Regional

Polícia identifica mulher que se passava por autoridades para extorquir o ex

Lilian Grasiela
| Tempo de leitura: 2 min

Botucatu - A Polícia Civil de Botucatu (100 quilômetros de Bauru), por meio da Delegacia de Investigações Gerais (DIG), identificou uma suspeita de se passar por autoridades para extorquir dinheiro do ex-marido. No período de um ano, de acordo com as investigações, a vítima teria sido coagida a transferir R$ 130 mil para a mulher. Em depoimento, a investigada confessou o crime, que será apurado por meio de inquérito. O celular dela foi apreendido para a realização de perícia.

A suspeita, uma cabeleireira de 28 anos, que mora em Pardinho, contou à polícia que conviveu com o ex-marido por cerca de oito anos e que, juntos, eles têm um filho de 6 anos. Com o fim do relacionamento, há cerca de dois anos, ele passou a pagar pensão alimentícia para o filho. O valor mensal foi fixado pela Justiça em meio salário mínimo, o equivalente a aproximadamente R$ 600,00.

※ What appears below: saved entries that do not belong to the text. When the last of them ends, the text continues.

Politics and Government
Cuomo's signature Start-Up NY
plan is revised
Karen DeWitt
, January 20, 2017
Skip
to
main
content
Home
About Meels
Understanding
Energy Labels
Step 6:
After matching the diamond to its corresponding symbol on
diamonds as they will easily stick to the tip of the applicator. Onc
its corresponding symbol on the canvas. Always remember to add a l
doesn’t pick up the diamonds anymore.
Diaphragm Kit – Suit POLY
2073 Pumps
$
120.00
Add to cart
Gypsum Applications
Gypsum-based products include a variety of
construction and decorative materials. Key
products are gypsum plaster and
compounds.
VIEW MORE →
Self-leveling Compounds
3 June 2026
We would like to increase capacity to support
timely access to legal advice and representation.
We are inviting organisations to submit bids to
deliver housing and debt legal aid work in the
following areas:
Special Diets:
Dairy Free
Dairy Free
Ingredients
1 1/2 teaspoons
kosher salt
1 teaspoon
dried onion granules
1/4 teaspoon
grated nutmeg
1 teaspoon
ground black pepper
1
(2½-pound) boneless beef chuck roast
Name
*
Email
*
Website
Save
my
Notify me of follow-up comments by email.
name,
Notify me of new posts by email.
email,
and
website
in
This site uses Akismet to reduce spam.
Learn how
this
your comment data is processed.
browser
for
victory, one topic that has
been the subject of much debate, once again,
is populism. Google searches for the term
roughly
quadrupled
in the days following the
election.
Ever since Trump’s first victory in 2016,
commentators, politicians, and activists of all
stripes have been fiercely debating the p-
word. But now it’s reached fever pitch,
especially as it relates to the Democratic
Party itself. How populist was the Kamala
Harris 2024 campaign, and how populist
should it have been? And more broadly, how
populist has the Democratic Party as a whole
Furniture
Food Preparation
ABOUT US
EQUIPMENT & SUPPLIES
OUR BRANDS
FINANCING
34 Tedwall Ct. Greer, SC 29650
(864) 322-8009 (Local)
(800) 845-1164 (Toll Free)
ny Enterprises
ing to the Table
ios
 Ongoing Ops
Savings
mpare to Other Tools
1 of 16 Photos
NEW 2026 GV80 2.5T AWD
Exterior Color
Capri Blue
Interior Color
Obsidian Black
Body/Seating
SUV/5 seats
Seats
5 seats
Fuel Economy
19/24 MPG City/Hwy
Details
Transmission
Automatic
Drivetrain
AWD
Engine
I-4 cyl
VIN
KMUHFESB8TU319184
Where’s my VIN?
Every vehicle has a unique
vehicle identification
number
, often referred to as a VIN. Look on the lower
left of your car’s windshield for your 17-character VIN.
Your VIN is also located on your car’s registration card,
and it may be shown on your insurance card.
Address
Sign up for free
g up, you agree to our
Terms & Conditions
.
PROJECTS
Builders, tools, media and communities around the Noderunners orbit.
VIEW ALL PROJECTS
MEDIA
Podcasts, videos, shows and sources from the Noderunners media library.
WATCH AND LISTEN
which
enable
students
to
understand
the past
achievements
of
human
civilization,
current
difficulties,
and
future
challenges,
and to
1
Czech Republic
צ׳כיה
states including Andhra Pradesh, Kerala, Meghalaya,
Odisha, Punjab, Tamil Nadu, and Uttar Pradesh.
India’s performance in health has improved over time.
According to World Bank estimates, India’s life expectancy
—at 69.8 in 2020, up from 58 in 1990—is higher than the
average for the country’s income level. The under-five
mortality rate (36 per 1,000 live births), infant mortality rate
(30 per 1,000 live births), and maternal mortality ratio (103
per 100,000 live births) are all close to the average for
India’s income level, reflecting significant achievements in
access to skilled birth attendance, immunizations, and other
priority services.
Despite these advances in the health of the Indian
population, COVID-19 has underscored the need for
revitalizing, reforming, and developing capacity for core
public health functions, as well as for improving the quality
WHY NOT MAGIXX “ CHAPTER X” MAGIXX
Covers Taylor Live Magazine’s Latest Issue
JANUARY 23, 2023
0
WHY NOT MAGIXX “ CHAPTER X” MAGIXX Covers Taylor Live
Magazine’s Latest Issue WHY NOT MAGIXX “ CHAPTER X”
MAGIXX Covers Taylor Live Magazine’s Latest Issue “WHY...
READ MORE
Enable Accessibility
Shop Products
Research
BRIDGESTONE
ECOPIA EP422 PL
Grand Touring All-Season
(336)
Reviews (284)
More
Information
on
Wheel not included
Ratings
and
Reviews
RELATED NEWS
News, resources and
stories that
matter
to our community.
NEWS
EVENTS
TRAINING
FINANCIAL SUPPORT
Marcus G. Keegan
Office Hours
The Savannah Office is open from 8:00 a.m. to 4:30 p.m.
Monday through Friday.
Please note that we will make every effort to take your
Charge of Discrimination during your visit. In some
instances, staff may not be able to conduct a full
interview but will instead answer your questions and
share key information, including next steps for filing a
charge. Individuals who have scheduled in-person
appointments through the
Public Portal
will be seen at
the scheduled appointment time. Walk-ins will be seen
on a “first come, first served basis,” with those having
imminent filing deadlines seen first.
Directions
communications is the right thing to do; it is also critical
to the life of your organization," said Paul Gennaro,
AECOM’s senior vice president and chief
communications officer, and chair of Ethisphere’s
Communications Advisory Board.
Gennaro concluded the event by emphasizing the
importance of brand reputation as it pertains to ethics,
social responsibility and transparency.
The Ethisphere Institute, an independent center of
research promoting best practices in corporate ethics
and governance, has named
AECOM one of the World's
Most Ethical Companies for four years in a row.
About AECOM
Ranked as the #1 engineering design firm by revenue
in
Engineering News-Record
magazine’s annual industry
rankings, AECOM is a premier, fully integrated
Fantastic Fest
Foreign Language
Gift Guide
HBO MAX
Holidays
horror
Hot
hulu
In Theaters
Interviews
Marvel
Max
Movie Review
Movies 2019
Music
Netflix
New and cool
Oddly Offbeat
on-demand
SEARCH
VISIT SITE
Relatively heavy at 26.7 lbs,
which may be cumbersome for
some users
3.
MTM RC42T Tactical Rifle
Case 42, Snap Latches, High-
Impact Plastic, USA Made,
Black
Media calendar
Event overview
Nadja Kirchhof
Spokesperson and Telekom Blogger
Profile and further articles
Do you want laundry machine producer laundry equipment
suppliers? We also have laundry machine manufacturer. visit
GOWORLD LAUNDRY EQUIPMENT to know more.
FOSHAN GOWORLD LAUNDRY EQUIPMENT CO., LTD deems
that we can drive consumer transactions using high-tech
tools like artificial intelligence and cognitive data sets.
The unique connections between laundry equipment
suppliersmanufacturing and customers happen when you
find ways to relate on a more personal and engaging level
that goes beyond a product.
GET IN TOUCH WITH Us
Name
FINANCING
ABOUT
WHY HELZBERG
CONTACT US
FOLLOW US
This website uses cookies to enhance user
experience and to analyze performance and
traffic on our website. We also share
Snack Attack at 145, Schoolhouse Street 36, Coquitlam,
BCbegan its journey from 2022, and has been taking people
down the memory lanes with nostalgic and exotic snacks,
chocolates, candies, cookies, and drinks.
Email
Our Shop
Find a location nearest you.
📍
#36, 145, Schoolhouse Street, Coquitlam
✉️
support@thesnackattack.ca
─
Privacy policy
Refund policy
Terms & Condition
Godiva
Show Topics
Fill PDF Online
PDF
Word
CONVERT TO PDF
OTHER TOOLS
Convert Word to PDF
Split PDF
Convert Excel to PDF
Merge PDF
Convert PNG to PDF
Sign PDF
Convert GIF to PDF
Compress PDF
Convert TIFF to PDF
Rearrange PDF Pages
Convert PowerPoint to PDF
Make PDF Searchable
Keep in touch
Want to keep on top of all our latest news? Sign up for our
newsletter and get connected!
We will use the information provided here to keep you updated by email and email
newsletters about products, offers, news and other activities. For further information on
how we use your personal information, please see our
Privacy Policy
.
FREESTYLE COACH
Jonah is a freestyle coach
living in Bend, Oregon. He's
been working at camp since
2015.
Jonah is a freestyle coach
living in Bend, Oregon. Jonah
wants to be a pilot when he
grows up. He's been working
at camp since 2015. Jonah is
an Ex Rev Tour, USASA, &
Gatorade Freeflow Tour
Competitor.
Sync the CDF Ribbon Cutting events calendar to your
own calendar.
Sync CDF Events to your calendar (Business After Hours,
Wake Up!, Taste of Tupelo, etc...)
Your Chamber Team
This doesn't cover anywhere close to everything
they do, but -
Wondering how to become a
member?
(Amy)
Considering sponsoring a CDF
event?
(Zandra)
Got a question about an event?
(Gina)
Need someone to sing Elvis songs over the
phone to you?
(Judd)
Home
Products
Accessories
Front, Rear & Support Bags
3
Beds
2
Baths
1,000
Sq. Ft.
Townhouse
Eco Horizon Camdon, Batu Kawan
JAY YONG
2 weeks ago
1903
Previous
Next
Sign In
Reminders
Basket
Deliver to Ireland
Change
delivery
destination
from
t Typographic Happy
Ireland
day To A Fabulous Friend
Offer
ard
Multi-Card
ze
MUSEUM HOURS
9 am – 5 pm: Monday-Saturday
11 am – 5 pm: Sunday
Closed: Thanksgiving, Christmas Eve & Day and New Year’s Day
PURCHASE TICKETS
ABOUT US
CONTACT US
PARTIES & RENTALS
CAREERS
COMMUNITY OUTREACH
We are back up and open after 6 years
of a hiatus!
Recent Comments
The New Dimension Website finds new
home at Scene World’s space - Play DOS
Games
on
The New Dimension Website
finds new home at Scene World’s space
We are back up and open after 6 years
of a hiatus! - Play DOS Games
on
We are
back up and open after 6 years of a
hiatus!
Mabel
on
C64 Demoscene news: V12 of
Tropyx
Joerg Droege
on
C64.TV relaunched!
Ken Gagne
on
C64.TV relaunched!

A investigada justificou que, por considerar o valor da pensão baixo, passou a ameaçar o ex-marido, por mensagens e ligações, dizendo que iria denunciá-lo à polícia, e a exigir valores mais altos. Por já ter sido preso, ele acreditou que pudesse ser prejudicado e, há aproximadamente um ano, começou a depositar na conta bancária dela valores bem maiores do que os estipulados judicialmente.

De acordo com a Polícia Civil, a suspeita também teria se passado por advogada, juiz e oficial de Justiça, e pedido a uma irmã que simulasse ser psicóloga do Fórum, para extorquir a vítima. Em uma das conversas, achando que falava com juiz, o homem disse que passava necessidades, pois depositava todo o dinheiro que recebia para a ex-mulher. Ela, então, teria enviado para ele marmitas e pizza.

A investigada revelou à polícia que gastou todo o dinheiro recebido por meio das extorsões - que incluíam até ameaças de falsa denúncia de estupro - em passeios, viagens e lanches. A vítima teria sido coagida a depositar para a mãe de seu filho, em média, cerca de R$ 10 mil por mês. Em um ano, de acordo com a Polícia Civil, os valores transferidos, comprovados por meio de extratos bancários anexados aos autos, chegaram a R$ 130 mil. O caso segue sob investigação.